I wobbled into the recovery area (a dark alcove with a bed and chair) and sat there updating all the categories in my Palm's calendar, because I figured that if I could distinguish an appointment or event as clearly belonging to either "editorial planning" or "personal finance," I must not have suffered any brain damage.
Al came to take me home, but not before we stopped to get chocolate pudding and lemon yogurt and a carton of organic free-range chicken broth.

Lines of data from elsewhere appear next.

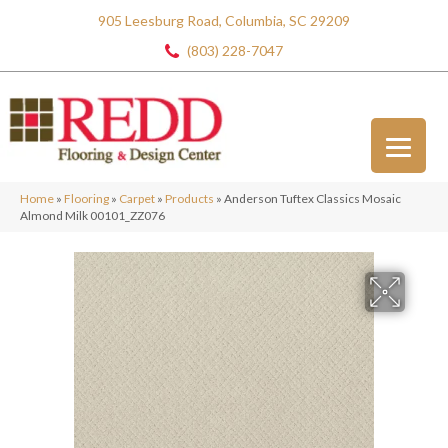
905 Leesburg Road, Columbia, SC 29209
(803) 228-7047
Home
»
Flooring
»
Carpet
»
Products
»
Anderson Tuftex Classics Mosaic
Almond Milk 00101_ZZ076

I watched some Star Trek, checked in with the boss over IM, helped Amy with some hanging issues on this week's column, then saw Alison off and fell asleep gnawing on bloody gauze. I stayed that way for two hours.
I was still bleeding when I woke up, so I went to the next recommended stage of treatment, which involved gumming moistened tea bags. Don't know why it worked, but it did. No more bleeding. And no more wisdom teeth.
In the end, I'm glad I got put under. I'm not getting over my thing about dentists any time soon, and I'm past the stage in life where I routinely allowed myself to be terrorized in the name of personal or professional development. If I could, I'd even see about sleeping until election day. The suspense is killing me.
Comments
If you still have some of those industrial-strength painkillers, I highly recommend taking just a leetle bit extra and then laying down and listening to Radiohead's "OK Computer" on headphones. When my wisdom teeth were yanked it was miserable, but that's the part that I look back fondly on.
Posted by: nate at October 14, 2004 8:13 PM
Some of my medicated lounging this afternoon involved Brian Eno's "Ambient 4: On Land," which is perhaps less dynamic but proved fairly soothing.
I don't think I got very good meds... something called hydrocodone bitartrate. The nurse told me it's "like Vicodin," but I'm not exactly a connoisseur of painkillers.
One other thing I forgot to mention was the sensation I had for a few hours that all of my teeth had become brittle. When my upper and lower teeth came together, it felt like they might break each other. Alison said she had the same sensation.
Posted by: mph at October 14, 2004 8:45 PM
I am facing wisdom teeth removal in November. I am terrified of being put under but mainly because I'm afraid I'll spend the hour or so merrily passing gas.